Modern öncesi toplumlarda insanlar küçük bir çevre ile ilişki içindeydiler yalnızca, bugün ise pek çok hayatı gözleme imkanına sahibiz. Başkalarının hayatlarını gözlemlerken onların sahip oldukları ve bizden imtina edilen için kederlenebiliyoruz. Hayatın bir adaleti olmadığına dair duygumuzu daha da güçlendiriyor bu…
Başkalarını farklılıklarıyla kabul edip bir armoni içinde var olmayı başarabilmek belki de bütün mesele. Dünyayı daha adil bir yer yapmaya çalışırken kendi ömrümüze bazı güzellikleri sığdırmamız mümkün her zaman.
Hiç unutmuyorum öğrencilik yıllarımda biz sosyalizmden, komünist bir ütopyadan söz ederken kapitalizm savunucuları ellerini göstererek “Beş parmak bir mi?” derlerdi. Beş parmak bir olsaydı ellerimiz son derece işlevsiz olurdu. Ellerimize dair becerilerin hiçbirine sahip olamazdık. Beş parmak bir değil belki ama bazı eller nasırlı ve yorgun, bazıları ise sıcak sudan soğuk suya girmemiş.
Küçük hayatlarımız içinde debelenip duruyoruz. Bana sorarsanız hayatın dertlerini de sevelim derim. Bütün renkleri, bütün boyutlarıyla, acısı ve tatlısıyla yaşanmaya değer bir dünya bu… İtirazlarımız ve kabullenişlerimiz bir aradayken daha anlamlı.

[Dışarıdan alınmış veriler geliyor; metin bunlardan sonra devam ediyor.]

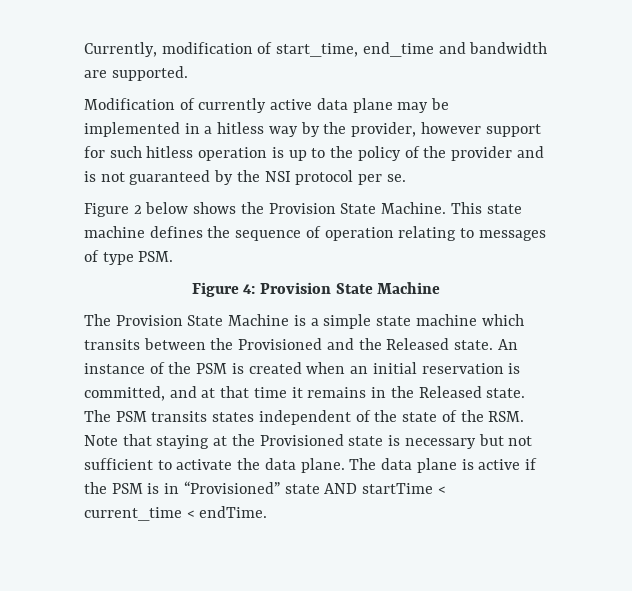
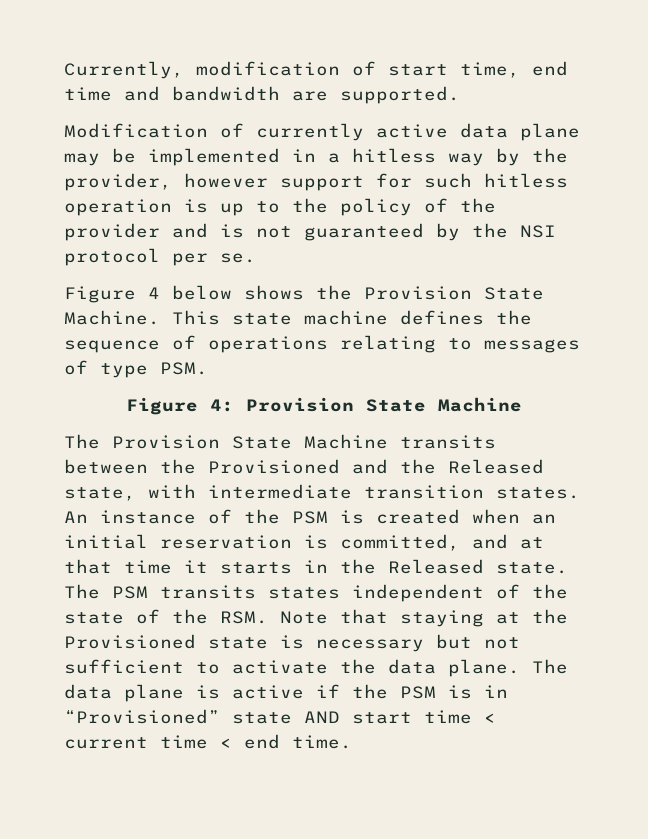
[276,42,434,57] start_time, end_time -> [388,61,568,78] [64,87,112,101] start time, end time
[133,205,142,214] 2 -> [148,287,160,299] 4
[324,227,394,241] operation -> [208,336,328,353] operations
[293,314,524,329] is a simple state machine which -> (388, 441) none
[454,340,494,350] state. -> [64,484,580,501] state, with intermediate transition states.
[307,387,367,398] remains -> [220,562,292,574] starts
[362,483,446,494] [84,506,268,521] startTime < current_time < endTime. -> [352,710,496,724] [64,734,352,749] start time < current time < end time.

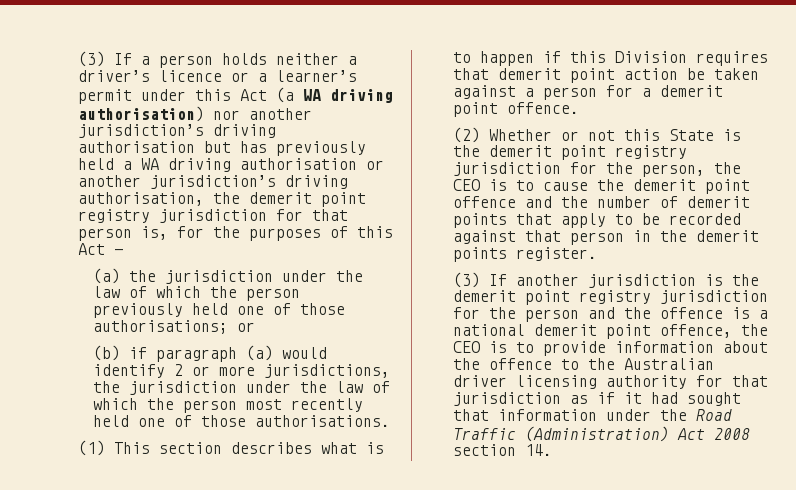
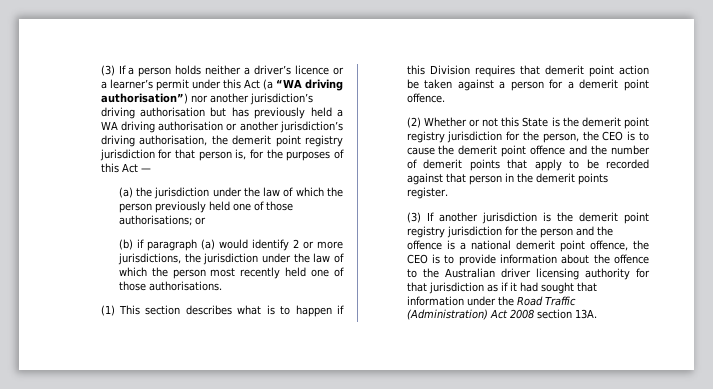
[303,89,394,103] [78,106,205,122] WA driving authorisation) -> [275,79,343,91] [100,93,188,104] “WA driving authorisation”)
[525,444,553,456] 14. -> [574,309,597,319] 13A.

Kendimize bakalım önce. Zor bir hayatımız mı var? Dünya dertlerinden büyük bir dilim mi düşmüş payımıza? Üzgün olmaktan, kurban psikolojisi içinde yaşamaktan başka yapabileceğimiz bazı şeyler vardır belki. Yaşadığımız her anın değerini bilebilir çevremizdeki her insanda içimizi ısıtacak bir güzellik arayabiliriz. Kötüler iyilerin değerini daha çok anlamamız için varlar diye düşünsek mesela.
Başıma gelen bazı talihsizlikler için hayıflanırken çok daha berbat durumda olanları düşünüp avuturum bazen kendimi. En zor zamanlarda bile hayallerimizle ulaşabileceğimiz keyifli köşeler vardır. Bu günlerin geride kalacağını düşünüp yüreklendirebiliriz kendimizi
Mevsimler değişir, her şey değişir. Zor dönemleri daha iyi zamanların izlemesi çok mümkündür. Kendimizi mahkûm hissettiğimiz pek çok durumdan kurtulmamız bir karar ve cesaret ister yalnızca. Uzun bir mücadele gerekir kimi zaman ama mücadele eden insan yenik düşmemiştir. Yenilmiş olmanın bir aşama ötesine geçmiştir.
Boşlukta dönen mavi bir topun içindeki filanca ülkenin filanca şehrinin filanca mahallesinde yaşayan biriyiz aslında. Ne kadar önemsiz değil mi? Bir yandan da boşlukta dönen o topu hayalimizde taşıyacak onun her köşesinde olup biteni hayal edebilecek kadar önemliyiz.
Bu gezegeni paylaştığımız herkesle o kadar çok ortak noktamız var ki… Başkalarından korkmak yerine onlara kalbimizi açsak, çevremize her şeye rağmen sevgiyle baksak, korkularımızı nefrete dönüştürmesek, bizden farklı olanlara derin bir anlayışla yaklaşsak yaralarımız daha erken iyileşir belki.
Bu kadar ağırlığı tek başımıza taşımak zorunda değiliz; birisini yardıma çağırabilir ya da bir tekerlek takabiliriz altına. Başımıza gelen bazı talihsizliklere gülebilir, hayatla dalgamızı geçebiliriz. Ben denedim; çok iyi geliyor.